The treatment of leukoencephalopathy depends on the underlying cause and the specific type of leukoencephalopathy. Leukoencephalopathy encompasses a diverse group of disorders with various etiologies, including genetic, metabolic, autoimmune, infectious, and vascular factors. Therefore, the management approach is often tailored to address the specific factors contributing to the condition.

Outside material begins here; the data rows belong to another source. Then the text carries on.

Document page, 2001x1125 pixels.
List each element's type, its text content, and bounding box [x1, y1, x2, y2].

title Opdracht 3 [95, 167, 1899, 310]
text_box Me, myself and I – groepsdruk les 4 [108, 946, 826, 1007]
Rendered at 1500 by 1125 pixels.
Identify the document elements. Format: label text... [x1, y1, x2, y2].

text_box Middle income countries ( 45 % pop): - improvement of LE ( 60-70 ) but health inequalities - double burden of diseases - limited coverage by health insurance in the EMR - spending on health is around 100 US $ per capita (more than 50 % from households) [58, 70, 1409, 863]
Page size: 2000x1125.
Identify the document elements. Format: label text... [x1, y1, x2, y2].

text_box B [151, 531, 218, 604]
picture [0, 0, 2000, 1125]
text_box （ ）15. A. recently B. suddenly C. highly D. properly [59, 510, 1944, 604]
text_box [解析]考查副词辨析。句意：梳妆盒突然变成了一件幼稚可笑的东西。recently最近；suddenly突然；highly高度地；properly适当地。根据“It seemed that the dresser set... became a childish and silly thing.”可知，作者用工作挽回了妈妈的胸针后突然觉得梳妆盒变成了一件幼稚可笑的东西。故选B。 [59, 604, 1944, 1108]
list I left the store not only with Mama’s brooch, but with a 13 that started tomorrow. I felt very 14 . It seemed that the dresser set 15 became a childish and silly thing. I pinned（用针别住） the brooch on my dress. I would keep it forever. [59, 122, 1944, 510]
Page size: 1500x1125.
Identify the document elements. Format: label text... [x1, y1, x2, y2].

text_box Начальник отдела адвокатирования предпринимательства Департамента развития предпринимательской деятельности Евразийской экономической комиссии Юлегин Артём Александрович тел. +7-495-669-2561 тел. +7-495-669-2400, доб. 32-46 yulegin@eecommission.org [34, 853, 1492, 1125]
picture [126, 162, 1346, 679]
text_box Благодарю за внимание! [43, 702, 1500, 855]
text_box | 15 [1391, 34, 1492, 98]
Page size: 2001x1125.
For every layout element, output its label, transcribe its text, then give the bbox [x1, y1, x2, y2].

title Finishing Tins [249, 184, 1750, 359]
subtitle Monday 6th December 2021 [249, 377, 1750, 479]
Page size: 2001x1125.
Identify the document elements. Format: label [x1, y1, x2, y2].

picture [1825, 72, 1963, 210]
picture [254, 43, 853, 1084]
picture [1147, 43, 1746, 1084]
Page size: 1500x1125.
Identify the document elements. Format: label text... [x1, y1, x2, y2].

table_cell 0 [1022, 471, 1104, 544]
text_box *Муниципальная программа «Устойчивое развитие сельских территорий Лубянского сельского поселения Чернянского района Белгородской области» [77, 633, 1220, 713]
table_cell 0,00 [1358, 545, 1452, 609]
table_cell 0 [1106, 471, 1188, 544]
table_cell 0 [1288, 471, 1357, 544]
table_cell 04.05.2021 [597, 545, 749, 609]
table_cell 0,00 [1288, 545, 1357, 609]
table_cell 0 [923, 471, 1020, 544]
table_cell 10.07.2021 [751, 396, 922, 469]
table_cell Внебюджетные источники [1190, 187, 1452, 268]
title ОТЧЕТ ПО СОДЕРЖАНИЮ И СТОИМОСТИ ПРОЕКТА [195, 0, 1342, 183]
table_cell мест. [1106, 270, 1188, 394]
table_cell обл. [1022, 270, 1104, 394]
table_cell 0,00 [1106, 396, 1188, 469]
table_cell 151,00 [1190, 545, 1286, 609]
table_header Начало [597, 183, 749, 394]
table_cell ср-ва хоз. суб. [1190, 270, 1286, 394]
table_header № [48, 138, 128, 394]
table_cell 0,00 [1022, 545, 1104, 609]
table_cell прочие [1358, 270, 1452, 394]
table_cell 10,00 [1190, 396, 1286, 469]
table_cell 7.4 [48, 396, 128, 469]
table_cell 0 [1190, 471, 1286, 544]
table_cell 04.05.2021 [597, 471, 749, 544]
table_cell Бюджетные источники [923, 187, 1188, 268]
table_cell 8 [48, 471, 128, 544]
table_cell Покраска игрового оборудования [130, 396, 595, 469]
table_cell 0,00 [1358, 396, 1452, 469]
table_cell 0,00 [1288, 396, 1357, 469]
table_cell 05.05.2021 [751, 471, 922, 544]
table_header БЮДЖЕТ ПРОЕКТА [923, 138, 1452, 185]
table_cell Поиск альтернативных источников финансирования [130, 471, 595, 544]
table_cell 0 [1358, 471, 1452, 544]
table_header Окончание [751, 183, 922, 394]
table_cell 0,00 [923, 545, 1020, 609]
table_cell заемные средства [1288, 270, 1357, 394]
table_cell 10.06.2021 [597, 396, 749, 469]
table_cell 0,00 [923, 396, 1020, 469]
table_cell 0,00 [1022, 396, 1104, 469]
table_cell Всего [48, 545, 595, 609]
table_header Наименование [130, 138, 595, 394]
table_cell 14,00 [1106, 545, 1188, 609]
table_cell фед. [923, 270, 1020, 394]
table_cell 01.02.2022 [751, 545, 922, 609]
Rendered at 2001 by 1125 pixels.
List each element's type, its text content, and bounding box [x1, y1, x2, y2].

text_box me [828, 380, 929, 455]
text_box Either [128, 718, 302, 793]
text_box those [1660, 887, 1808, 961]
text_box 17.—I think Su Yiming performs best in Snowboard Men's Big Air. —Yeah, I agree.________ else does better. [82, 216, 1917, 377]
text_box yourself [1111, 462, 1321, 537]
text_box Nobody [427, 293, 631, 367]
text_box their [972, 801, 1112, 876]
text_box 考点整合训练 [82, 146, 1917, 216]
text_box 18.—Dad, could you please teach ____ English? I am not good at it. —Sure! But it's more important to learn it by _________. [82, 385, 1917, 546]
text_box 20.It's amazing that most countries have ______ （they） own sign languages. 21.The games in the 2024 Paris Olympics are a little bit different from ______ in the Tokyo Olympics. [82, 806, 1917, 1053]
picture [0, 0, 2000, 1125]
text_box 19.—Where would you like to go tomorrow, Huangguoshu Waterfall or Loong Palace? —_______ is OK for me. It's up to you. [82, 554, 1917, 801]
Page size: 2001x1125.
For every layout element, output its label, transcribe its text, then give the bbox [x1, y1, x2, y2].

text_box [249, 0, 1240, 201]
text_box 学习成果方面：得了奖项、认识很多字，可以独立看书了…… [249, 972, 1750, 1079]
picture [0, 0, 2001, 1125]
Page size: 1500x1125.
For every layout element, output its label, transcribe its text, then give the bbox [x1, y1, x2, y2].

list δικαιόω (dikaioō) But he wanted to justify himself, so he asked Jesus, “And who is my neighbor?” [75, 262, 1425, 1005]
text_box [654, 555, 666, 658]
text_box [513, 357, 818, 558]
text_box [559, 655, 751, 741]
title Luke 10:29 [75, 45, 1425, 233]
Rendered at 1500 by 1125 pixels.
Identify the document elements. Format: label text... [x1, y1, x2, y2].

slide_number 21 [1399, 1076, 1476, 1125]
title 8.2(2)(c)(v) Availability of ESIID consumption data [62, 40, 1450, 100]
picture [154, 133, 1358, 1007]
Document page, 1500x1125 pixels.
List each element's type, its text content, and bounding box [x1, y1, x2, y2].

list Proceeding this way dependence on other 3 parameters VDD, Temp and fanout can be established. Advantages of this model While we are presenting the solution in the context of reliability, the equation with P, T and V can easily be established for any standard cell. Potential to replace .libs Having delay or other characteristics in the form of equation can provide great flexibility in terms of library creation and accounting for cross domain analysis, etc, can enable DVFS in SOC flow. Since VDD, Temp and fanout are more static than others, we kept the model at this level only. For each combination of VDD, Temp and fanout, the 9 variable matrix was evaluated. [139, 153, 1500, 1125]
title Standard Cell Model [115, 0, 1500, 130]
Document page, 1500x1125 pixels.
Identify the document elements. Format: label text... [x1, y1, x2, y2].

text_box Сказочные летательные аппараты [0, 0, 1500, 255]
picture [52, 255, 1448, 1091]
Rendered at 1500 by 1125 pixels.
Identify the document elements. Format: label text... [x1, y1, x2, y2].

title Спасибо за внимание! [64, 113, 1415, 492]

Genetic Leukoencephalopathies:
Symptomatic Treatment: In many cases, treatment focuses on managing symptoms and providing supportive care. Physical therapy, occupational therapy, and speech therapy may be beneficial to address motor and cognitive symptoms. Genetic Counseling: For hereditary leukoencephalopathies, genetic counseling is essential to discuss the genetic basis of the condition, potential inheritance patterns, and family planning. Metabolic Leukoencephalopathies:
Dietary Modifications: In cases where leukoencephalopathy is associated with metabolic disorders, dietary modifications or specific nutritional interventions may be recommended. Enzyme Replacement Therapy: Some metabolic disorders may benefit from enzyme replacement therapy. Autoimmune Leukoencephalopathies:
Immunosuppressive Therapy: For autoimmune forms of leukoencephalopathy, immunosuppressive medications may be prescribed to modulate the immune response and reduce inflammation. Plasma Exchange (Plasmapheresis): In certain cases, plasma exchange may be considered to remove harmful antibodies from the bloodstream. Infectious Leukoencephalopathies:
Antiviral or Antibiotic Therapy: If leukoencephalopathy is caused by an infectious agent, antiviral or antibiotic medications may be used to target the specific pathogen. Supportive Care: Supportive care may be necessary to manage complications and optimize overall health. Vascular Leukoencephalopathies:
Vascular Risk Factor Management: Addressing and managing vascular risk factors such as hypertension, diabetes, and hyperlipidemia is crucial in vascular leukoencephalopathy. Antiplatelet or Anticoagulant Therapy: In some cases, antiplatelet or anticoagulant medications may be considered to prevent further vascular events. Symptomatic Treatment:
Medications: Symptomatic treatment may involve medications to manage specific symptoms, such as pain, spasticity, or cognitive impairment. Rehabilitation Therapies: Physical therapy, occupational therapy, and speech therapy can be valuable in improving functional abilities and enhancing quality of life. It's important to emphasize that the management of leukoencephalopathy is often multidisciplinary, involving collaboration between neurologists, geneticists, metabolic specialists, infectious disease specialists, and other healthcare professionals. Treatment plans are individualized based on the underlying cause, the progression of the condition, and the specific needs of the patient.
Patients and their families should work closely with their healthcare team to understand the nature of the condition, explore available treatment options, and address supportive care needs. Regular follow-up and ongoing communication with healthcare providers are crucial for monitoring disease progression and adjusting the treatment plan as needed.